One can only speculate whether they were tested for drugs or alcohol during 
the issuance or renewal of their driver's license. Maybe, just maybe, the 
ones issuing licenses (the United States' DMV, in this case) find it 
irrelevant despite the staggering statistics.

I am uncertain whether our esteemed lawmakers studied the Philippines' 
vehicular accident statistics before they came up with a law that makes 
taxpayers shell out P250 to have their urine tested prior to the renewal of 
their driver's license.

If they did (which is doubtful, owing to the lack of any source for such 
information), they would probably realize that there is more sense in 
performing random testing of drivers involved in traffic accidents and 
violations for alcohol and drug levels. Note that, there are more 
alcohol-related vehicular accidents compared to those of other drugs.

In conducting a standard premeditated drug test, the element of 
unpredictability or randomness is eliminated thus giving the "drug testee" 
a chance to postpone, avoid or prepare for an impending drug test.

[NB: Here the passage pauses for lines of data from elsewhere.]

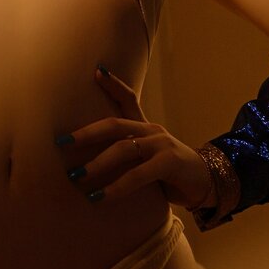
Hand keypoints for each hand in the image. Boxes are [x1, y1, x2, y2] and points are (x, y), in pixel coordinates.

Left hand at [56, 66, 212, 208]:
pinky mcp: (170, 163)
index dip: (113, 84)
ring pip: (123, 148)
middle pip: (115, 125)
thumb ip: (127, 155)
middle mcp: (153, 131)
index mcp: (147, 127)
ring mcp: (162, 145)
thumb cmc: (170, 174)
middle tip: (61, 143)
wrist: (207, 184)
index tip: (96, 71)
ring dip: (96, 164)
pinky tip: (100, 197)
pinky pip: (138, 174)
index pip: (129, 99)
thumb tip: (88, 164)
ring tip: (76, 176)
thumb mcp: (147, 159)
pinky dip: (117, 187)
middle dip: (86, 133)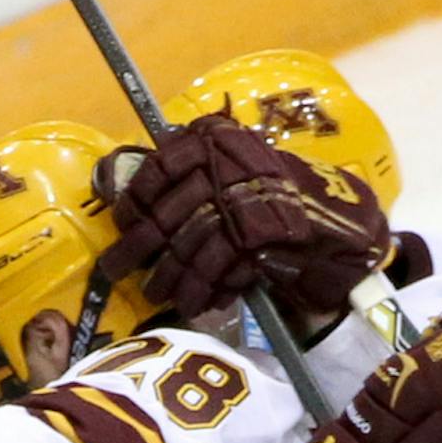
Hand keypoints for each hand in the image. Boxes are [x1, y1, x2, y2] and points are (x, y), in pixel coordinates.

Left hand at [102, 116, 389, 326]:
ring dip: (168, 277)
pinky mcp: (253, 234)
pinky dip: (201, 289)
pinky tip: (193, 303)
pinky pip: (214, 268)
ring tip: (157, 294)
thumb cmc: (268, 195)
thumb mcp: (228, 168)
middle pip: (167, 212)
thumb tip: (131, 203)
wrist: (327, 215)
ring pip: (187, 246)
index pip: (159, 167)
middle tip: (115, 269)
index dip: (135, 197)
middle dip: (138, 247)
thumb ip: (188, 175)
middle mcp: (225, 163)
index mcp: (214, 138)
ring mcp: (239, 199)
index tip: (122, 219)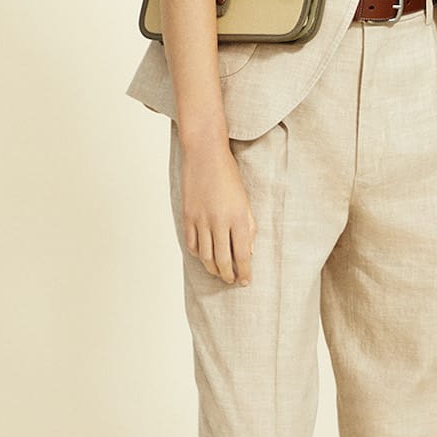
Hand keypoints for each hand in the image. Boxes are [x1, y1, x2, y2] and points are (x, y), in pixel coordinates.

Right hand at [179, 139, 256, 285]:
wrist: (205, 155)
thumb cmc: (229, 175)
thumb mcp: (246, 200)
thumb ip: (248, 226)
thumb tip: (247, 251)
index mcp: (238, 217)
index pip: (242, 255)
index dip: (244, 271)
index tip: (246, 281)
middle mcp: (219, 221)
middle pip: (223, 260)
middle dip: (228, 275)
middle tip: (232, 281)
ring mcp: (201, 220)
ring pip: (206, 256)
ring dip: (213, 269)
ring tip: (219, 273)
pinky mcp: (188, 216)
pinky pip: (192, 243)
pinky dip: (198, 254)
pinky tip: (204, 257)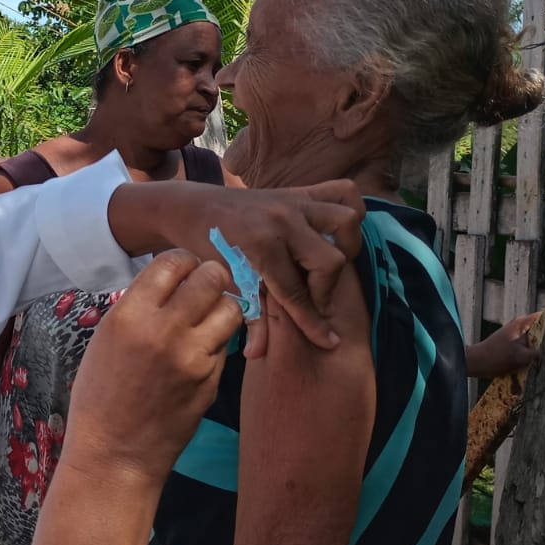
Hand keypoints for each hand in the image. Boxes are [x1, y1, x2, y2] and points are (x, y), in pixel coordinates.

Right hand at [65, 251, 243, 484]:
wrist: (114, 454)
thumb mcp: (107, 339)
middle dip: (210, 279)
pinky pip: (226, 345)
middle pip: (211, 277)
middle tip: (202, 291)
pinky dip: (218, 343)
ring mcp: (192, 357)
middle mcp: (164, 331)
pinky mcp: (211, 381)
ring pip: (230, 308)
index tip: (181, 274)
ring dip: (221, 309)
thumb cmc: (101, 396)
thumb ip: (140, 308)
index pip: (172, 263)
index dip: (182, 264)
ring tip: (206, 321)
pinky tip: (200, 353)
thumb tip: (172, 283)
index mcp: (129, 315)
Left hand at [109, 180, 365, 356]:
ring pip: (346, 220)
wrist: (193, 209)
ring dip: (347, 245)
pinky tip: (338, 232)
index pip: (297, 293)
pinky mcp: (300, 190)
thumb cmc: (208, 249)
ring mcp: (293, 200)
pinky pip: (342, 190)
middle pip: (331, 260)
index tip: (328, 340)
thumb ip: (249, 318)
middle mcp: (282, 220)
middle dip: (326, 287)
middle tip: (312, 296)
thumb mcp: (226, 284)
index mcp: (260, 246)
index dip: (313, 323)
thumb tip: (259, 355)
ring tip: (328, 262)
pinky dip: (352, 208)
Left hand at [466, 313, 542, 378]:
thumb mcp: (522, 357)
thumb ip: (539, 353)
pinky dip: (535, 352)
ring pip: (536, 338)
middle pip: (542, 328)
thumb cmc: (497, 358)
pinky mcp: (514, 344)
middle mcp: (520, 326)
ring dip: (544, 346)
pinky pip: (529, 346)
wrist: (476, 363)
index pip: (544, 315)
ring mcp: (516, 334)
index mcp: (522, 323)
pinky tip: (544, 361)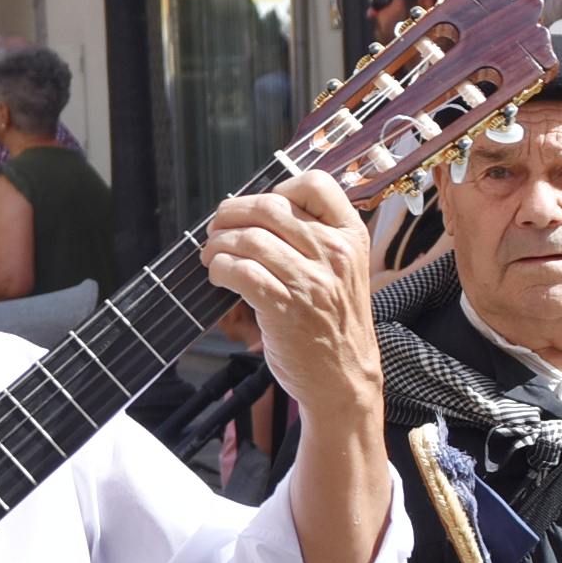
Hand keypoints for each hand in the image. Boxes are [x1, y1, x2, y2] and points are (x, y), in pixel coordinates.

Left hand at [200, 171, 381, 436]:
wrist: (345, 378)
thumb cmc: (335, 322)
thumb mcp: (343, 271)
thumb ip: (314, 239)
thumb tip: (256, 212)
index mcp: (350, 237)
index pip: (316, 184)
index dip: (279, 188)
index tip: (260, 208)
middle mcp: (334, 254)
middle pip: (270, 206)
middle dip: (231, 213)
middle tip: (217, 229)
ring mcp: (311, 281)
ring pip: (250, 238)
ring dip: (218, 243)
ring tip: (211, 255)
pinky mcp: (285, 308)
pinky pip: (241, 271)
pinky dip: (220, 268)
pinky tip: (218, 276)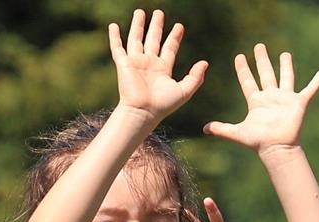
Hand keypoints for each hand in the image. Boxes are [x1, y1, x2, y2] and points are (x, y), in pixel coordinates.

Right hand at [108, 9, 207, 125]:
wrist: (144, 112)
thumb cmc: (163, 105)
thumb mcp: (185, 91)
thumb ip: (195, 77)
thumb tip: (205, 63)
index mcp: (163, 69)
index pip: (170, 48)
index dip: (175, 37)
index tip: (180, 26)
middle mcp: (149, 63)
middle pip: (153, 39)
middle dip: (157, 26)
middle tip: (159, 12)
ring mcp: (136, 62)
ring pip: (137, 39)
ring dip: (138, 25)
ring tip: (140, 11)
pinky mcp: (123, 64)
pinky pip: (117, 47)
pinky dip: (114, 37)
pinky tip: (114, 26)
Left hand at [203, 44, 318, 156]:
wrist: (277, 148)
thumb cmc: (258, 142)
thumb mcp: (237, 133)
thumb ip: (221, 129)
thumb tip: (204, 129)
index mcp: (256, 101)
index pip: (247, 81)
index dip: (243, 69)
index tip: (239, 56)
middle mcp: (270, 97)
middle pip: (265, 74)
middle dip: (262, 60)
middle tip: (259, 45)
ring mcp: (285, 99)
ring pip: (285, 77)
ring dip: (286, 65)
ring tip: (285, 53)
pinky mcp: (299, 103)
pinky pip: (309, 90)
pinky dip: (316, 82)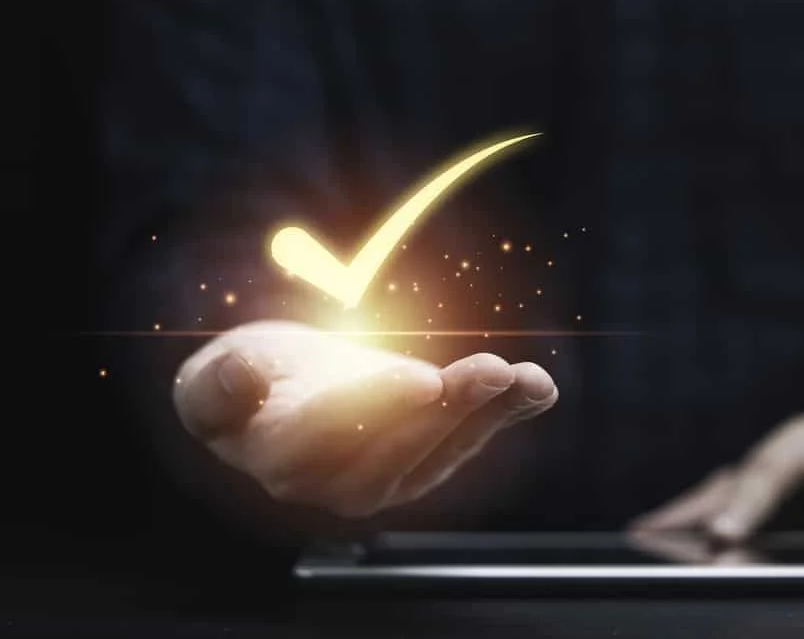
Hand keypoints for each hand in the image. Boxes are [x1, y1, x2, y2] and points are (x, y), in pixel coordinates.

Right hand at [171, 320, 557, 518]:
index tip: (424, 377)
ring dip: (489, 412)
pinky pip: (465, 443)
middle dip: (450, 407)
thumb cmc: (250, 383)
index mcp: (279, 453)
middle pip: (396, 445)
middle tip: (493, 368)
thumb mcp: (219, 375)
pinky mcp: (420, 467)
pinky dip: (505, 414)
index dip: (378, 403)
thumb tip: (241, 374)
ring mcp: (382, 481)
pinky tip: (537, 389)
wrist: (276, 401)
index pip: (329, 433)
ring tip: (528, 379)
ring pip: (439, 449)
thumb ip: (227, 380)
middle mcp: (333, 482)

In most 
cases, since driving is a major source of income for those operating 
tricycles, jeepneys and taxicabs, postponing or avoiding the test could 
mean an abrupt halt in their means of livelihood; so preparation for the 
drug tests remains as the most viable solution to sustain their income.

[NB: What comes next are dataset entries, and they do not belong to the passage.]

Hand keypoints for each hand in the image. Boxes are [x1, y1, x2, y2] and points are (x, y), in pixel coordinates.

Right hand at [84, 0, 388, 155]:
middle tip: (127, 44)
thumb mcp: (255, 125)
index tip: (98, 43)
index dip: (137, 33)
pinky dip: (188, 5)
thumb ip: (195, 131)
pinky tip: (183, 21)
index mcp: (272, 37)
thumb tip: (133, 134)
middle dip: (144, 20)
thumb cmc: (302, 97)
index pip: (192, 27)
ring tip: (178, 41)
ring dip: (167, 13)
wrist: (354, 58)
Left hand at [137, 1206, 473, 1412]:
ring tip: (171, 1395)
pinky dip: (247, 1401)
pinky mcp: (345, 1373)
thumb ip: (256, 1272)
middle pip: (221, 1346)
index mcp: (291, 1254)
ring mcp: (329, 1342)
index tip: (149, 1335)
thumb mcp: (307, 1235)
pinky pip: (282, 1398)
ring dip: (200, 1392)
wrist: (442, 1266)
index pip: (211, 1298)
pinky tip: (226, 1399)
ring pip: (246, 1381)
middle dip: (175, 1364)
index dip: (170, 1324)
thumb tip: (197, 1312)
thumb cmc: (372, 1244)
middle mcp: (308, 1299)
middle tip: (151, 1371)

To prepare for a drug test is relatively easy if one is crafty enough to 
cheat the drug test by using any resourceful means whatsoever, or if one is 
ready to invest a small amount to bribe the drug tester. Since Filipinos 
are known to be highly inventive and resourceful people, it is not beneath 
them to invent a crude contraption that could secrete fake urine into the 
tester's bottle or devise a technique of swapping their own urine bottles 
with some others' containing "clean" urine. It does not help either to know 
that the Philippines is one of the many Third World countries where 
corruption in the government is ubiquitous, making it effortlessly 
convenient to relinquish money to an official to get what one wants.

In medicine, we manage our patients guided by evidence based on treatment 
guidelines that have gone through rigorous scrutiny from those who proposed 
them, to the panel consumers, and by experts that have approved them prior 
to having it published. I am not a lawyer and I am supposed to trust those 
who craft our laws to have studied every aspect of any act that they 
propose in congress. But when I look at something as ridiculous as this, I 
begin to doubt the efficacy and reliability of our laws.

Might we want to reconsider amending them?